A proxy layer such as ProxySQL (MySQL) or Pgpool-II (PostgreSQL) can handle routing at the infrastructure level, keeping the application code unaware of which physical node serves each query. The proxy inspects each statement, identifies reads and writes, and routes accordingly. This centralizes the routing logic and reduces the risk of application-level misrouting.

Failover: Promoting a Replica to Master

The master fails. The application is now writing to a node that is not responding. Reads from replicas continue normally because replicas do not depend on the master for serving queries, only for receiving updates. But writes fail until a new master is available.

Failover is the process of selecting a replica and promoting it to master role. The promoted replica begins accepting writes. All remaining replicas reconfigure themselves to receive changes from the new master rather than the failed one. The application updates its write connection to the new master address.

Manual failover requires an operator to detect the failure, choose the most-current replica, reconfigure it, update replica replication targets, and update the application connection string. This process takes minutes. During that window, writes fail or queue. Manual failover is appropriate for non-critical systems where the operational simplicity of not running orchestration tooling outweighs the downtime risk.

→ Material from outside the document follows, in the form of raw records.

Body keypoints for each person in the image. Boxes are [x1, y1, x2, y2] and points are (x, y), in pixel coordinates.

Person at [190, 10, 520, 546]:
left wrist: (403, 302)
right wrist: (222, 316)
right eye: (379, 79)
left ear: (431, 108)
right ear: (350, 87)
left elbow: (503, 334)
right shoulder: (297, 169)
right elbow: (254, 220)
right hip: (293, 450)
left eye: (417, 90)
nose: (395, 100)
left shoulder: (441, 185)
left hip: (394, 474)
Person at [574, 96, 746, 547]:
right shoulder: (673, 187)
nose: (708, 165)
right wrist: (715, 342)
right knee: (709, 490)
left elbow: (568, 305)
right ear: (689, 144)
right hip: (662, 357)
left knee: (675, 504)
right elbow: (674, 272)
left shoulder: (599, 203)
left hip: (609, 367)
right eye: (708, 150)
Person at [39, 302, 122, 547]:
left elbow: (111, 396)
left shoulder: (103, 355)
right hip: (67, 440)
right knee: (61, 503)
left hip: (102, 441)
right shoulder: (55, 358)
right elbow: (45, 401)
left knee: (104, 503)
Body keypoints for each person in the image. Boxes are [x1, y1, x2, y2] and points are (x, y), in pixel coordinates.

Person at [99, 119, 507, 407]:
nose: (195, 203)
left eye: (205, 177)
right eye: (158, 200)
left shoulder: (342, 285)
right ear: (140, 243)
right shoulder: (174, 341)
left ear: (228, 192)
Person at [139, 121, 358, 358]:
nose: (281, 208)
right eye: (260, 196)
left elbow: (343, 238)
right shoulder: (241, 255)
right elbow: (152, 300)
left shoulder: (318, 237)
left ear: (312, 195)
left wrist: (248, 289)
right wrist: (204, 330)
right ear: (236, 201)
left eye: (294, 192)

Automatic failover uses an orchestration layer to perform these steps without human intervention. Tools such as MySQL MHA, Orchestrator, Patroni (PostgreSQL), or managed database services such as Amazon RDS Multi-AZ detect master unavailability through health checks, elect the most-current replica, execute the promotion sequence, and update connection routing, typically within tens of seconds to a couple of minutes, depending on the tool and configuration. The application connects to a stable endpoint (a virtual IP or a DNS record) that the orchestration layer updates to point at the new master.

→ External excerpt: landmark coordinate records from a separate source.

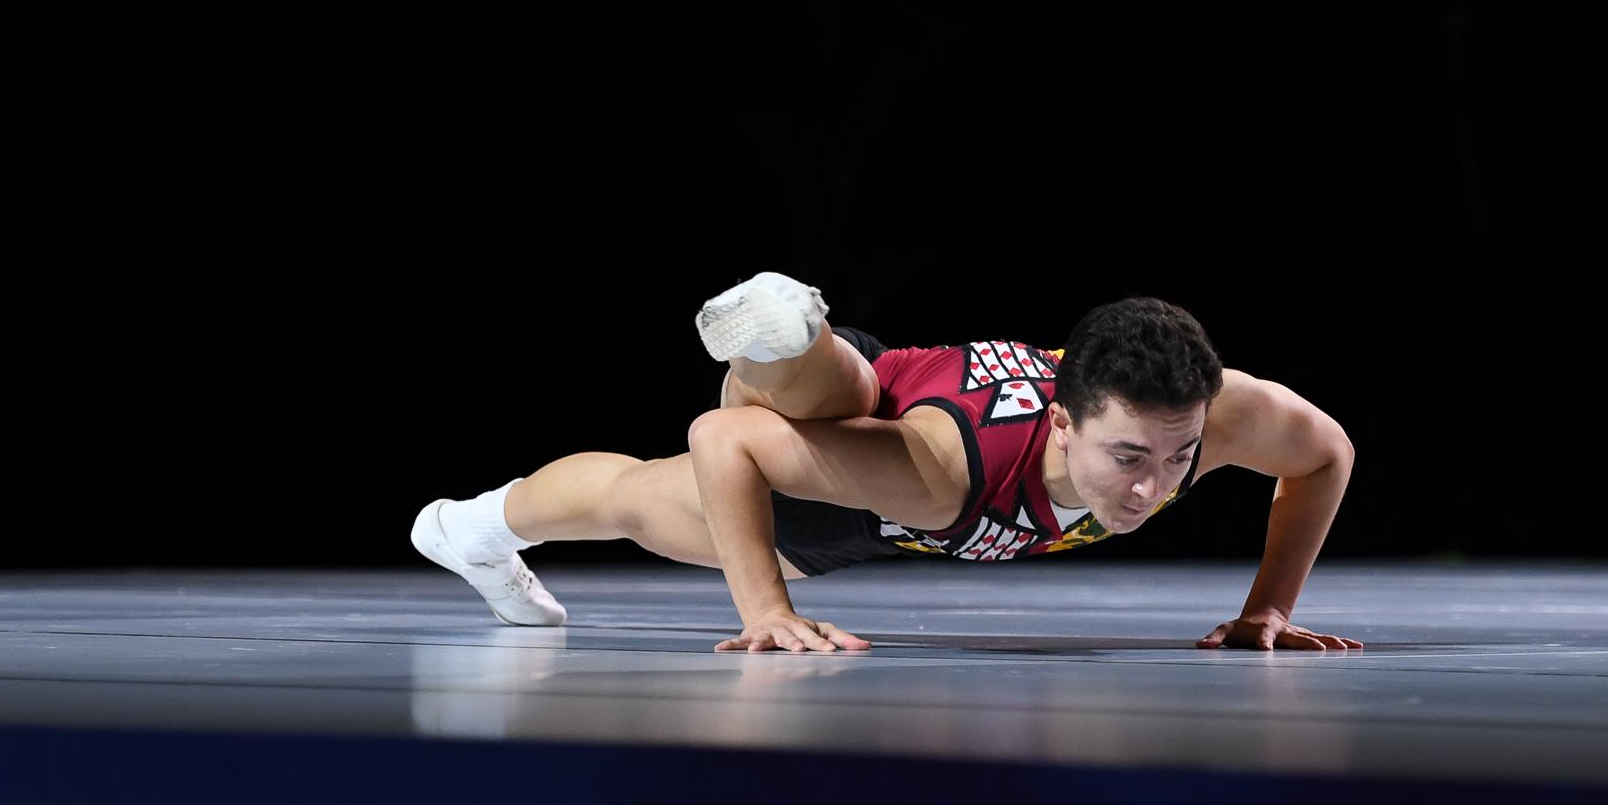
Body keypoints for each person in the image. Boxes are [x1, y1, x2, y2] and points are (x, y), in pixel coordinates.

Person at [412, 272, 1362, 654]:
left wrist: (1267, 606)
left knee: (840, 387)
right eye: (1127, 458)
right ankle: (468, 527)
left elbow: (1327, 455)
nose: (1154, 486)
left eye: (1178, 456)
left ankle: (792, 346)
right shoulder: (946, 476)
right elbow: (722, 442)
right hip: (891, 462)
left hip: (885, 392)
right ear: (1066, 424)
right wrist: (768, 615)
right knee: (634, 495)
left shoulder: (1215, 408)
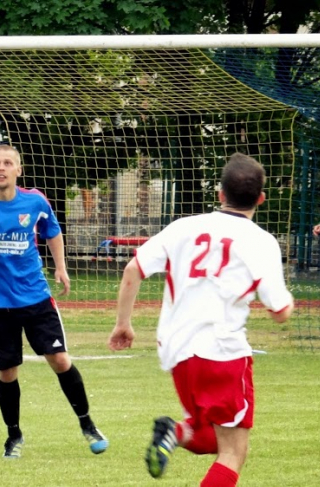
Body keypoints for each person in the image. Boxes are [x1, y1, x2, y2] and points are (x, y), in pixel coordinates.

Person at [107, 152, 294, 486]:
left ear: (221, 194)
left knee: (208, 435)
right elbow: (279, 312)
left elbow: (133, 269)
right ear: (261, 199)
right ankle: (176, 433)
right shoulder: (261, 242)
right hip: (222, 351)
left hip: (177, 351)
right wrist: (287, 303)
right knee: (234, 451)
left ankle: (174, 432)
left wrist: (123, 323)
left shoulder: (184, 227)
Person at [0, 144, 108, 459]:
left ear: (18, 169)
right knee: (7, 371)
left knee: (60, 360)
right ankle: (13, 435)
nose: (1, 168)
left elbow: (52, 231)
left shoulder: (35, 201)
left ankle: (88, 424)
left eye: (7, 163)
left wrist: (61, 267)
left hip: (35, 298)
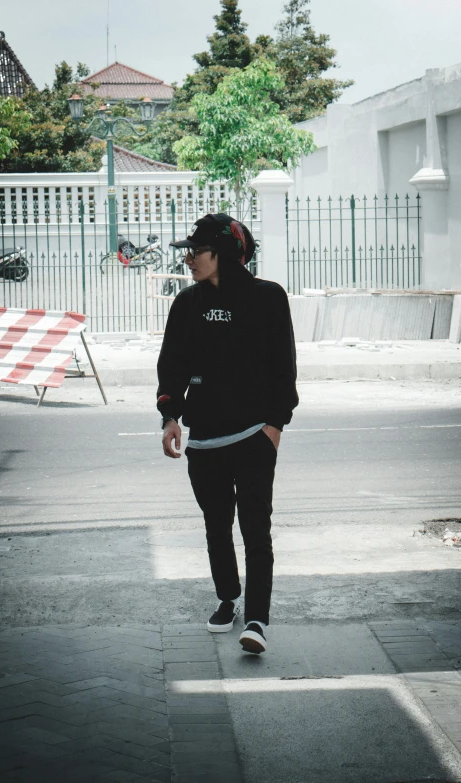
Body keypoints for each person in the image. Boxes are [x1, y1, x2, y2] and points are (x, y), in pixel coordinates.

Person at [157, 213, 298, 654]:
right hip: (205, 441)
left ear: (222, 254)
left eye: (195, 251)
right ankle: (228, 599)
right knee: (217, 527)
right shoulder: (187, 303)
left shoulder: (268, 297)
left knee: (256, 529)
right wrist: (170, 417)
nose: (188, 259)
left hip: (255, 434)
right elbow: (171, 366)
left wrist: (274, 426)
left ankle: (256, 619)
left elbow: (284, 367)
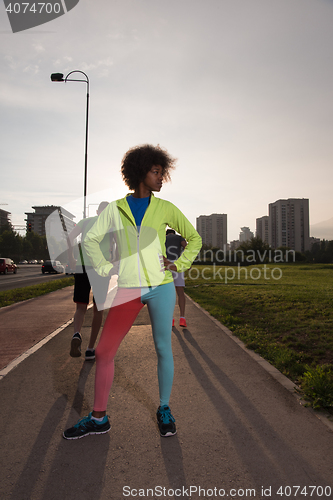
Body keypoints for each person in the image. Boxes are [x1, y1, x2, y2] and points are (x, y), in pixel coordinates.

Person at [63, 144, 202, 440]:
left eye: (162, 172)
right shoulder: (116, 209)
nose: (161, 177)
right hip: (127, 290)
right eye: (156, 172)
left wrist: (178, 264)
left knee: (163, 348)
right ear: (140, 172)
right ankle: (99, 419)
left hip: (161, 287)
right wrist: (103, 268)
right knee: (103, 352)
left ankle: (164, 408)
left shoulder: (165, 208)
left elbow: (194, 238)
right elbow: (90, 241)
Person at [67, 201, 111, 361]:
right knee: (98, 310)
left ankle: (76, 334)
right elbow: (119, 248)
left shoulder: (85, 222)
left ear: (98, 211)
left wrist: (71, 257)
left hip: (82, 266)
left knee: (80, 307)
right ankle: (90, 349)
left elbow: (70, 237)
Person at [165, 229, 188, 327]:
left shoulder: (162, 238)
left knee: (167, 293)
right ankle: (182, 318)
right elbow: (187, 248)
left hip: (165, 264)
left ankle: (171, 319)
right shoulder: (179, 238)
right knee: (180, 292)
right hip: (177, 264)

Data loss risk on failover. If replication was asynchronous and the master failed before the most recent writes propagated, those writes existed only on the failed master. The promoted replica does not have them. Recovery from this state depends on whether the failed master is recoverable. If the original master can be brought back online, its more-recent writes can be extracted and applied to the new master before the original is decommissioned. If the original master is unrecoverable, those writes are lost. Semi-synchronous replication limits this risk to the asynchronous replicas: the designated synchronous replica is guaranteed to have all acknowledged writes.

Takeaways

Replication copies data from a master node to one or more replica nodes. Writes go to the master; reads distribute across replicas. Adding replicas scales read capacity without changing the write path.
Replication lag is the interval between a write being acknowledged by the master and that write appearing on a replica. During this window, replicas return stale data. This is eventual consistency.
Asynchronous replication provides low write latency but allows acknowledged writes to be lost on master failure before propagation. Synchronous replication prevents this at the cost of higher write latency. Semi-synchronous replication is the standard middle ground.
Read/write splitting requires two connection pools: one targeting the master for writes, one targeting replicas for reads. Reads that must reflect a recent write from the same session are routed to the master.
Failover promotes a replica to master when the current master fails. Automatic failover tools reduce promotion time from minutes to tens of seconds. Asynchronous replication creates a data loss window on failover proportional to the lag at the time of failure.

Replication scales reads by distributing query volume across copies. The master remains the single node accepting all writes. At high write volume, the master itself becomes the bottleneck: no number of read replicas reduces write pressure on the single master node. When write capacity is the constraint, the data must be partitioned across multiple masters. That is what sharding does.